─── Текст упражнения ───
«Кино задавало вопросы, а зрители ждали ответов»
Наум Клейман о том, как советские режиссеры пытались успеть за государством и не отстать от зрителя
16 ноября начинается II Московский кинофестиваль архивных фильмов. Одна из его программ, «Третья из трех», посвящена переходной эпохе советского кино — между торжеством авангарда и утверждением соцреализма. Игорь Гулин поговорил с ее куратором Наумом Клейманом о белых пятнах в истории нашего кино и о том, как советские классики осваивали звук, делали фильмы инструментами общественной дискуссии и были вынуждены покоряться как цензуре, так и массовым вкусам.
Ваша программа посвящена рубежу 1920–1930-х годов. Чем сегодня интересен этот период советского кинематографа?
─── Данные упражнения ───
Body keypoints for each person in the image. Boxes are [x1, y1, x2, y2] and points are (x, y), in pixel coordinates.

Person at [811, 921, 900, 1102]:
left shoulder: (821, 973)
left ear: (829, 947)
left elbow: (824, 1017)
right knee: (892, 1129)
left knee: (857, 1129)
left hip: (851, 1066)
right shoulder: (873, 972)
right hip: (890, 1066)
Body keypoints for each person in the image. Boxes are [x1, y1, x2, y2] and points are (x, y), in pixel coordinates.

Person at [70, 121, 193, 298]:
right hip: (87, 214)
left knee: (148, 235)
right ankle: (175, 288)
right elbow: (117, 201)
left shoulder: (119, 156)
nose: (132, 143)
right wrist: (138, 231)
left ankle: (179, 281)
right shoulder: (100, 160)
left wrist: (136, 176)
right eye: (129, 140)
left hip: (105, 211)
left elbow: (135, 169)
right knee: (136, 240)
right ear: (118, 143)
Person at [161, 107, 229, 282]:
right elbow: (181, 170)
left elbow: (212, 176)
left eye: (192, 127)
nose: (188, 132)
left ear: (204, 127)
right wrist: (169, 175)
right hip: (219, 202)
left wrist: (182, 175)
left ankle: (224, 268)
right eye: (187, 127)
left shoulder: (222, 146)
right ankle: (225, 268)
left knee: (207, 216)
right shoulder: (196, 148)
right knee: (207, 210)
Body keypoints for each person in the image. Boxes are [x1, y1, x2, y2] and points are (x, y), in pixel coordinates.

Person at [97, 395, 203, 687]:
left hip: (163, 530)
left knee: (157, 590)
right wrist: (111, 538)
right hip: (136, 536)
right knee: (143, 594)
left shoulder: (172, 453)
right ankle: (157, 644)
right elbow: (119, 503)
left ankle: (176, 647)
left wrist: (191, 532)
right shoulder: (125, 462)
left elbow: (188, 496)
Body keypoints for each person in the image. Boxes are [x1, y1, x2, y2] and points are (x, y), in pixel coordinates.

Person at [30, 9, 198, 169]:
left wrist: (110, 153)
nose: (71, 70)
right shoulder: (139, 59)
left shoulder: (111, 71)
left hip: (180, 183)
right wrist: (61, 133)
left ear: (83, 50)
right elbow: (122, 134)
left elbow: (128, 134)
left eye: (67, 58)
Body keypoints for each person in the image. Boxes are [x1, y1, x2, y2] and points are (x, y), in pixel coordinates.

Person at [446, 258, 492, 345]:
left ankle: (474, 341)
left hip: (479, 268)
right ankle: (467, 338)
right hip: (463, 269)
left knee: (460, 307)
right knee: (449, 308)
───
Задание – Перепишите фрагмент текста о переходной эпохе советского кино между словами «Наум Клейман о» и «и массовым вкусам.» включительно. Замените в нем «соцреализма» на «социалистического реализма».

Поле для ответа –
Наум Клейман о том, как советские режиссеры пытались успеть за государством и не отстать от зрителя
16 ноября начинается II Московский кинофестиваль архивных фильмов. Одна из его программ, «Третья из трех», посвящена переходной эпохе советского кино — между торжеством авангарда и утверждением социалистического реализма. Игорь Гулин поговорил с ее куратором Наумом Клейманом о белых пятнах в истории нашего кино и о том, как советские классики осваивали звук, делали фильмы инструментами общественной дискуссии и были вынуждены покоряться как цензуре, так и массовым вкусам.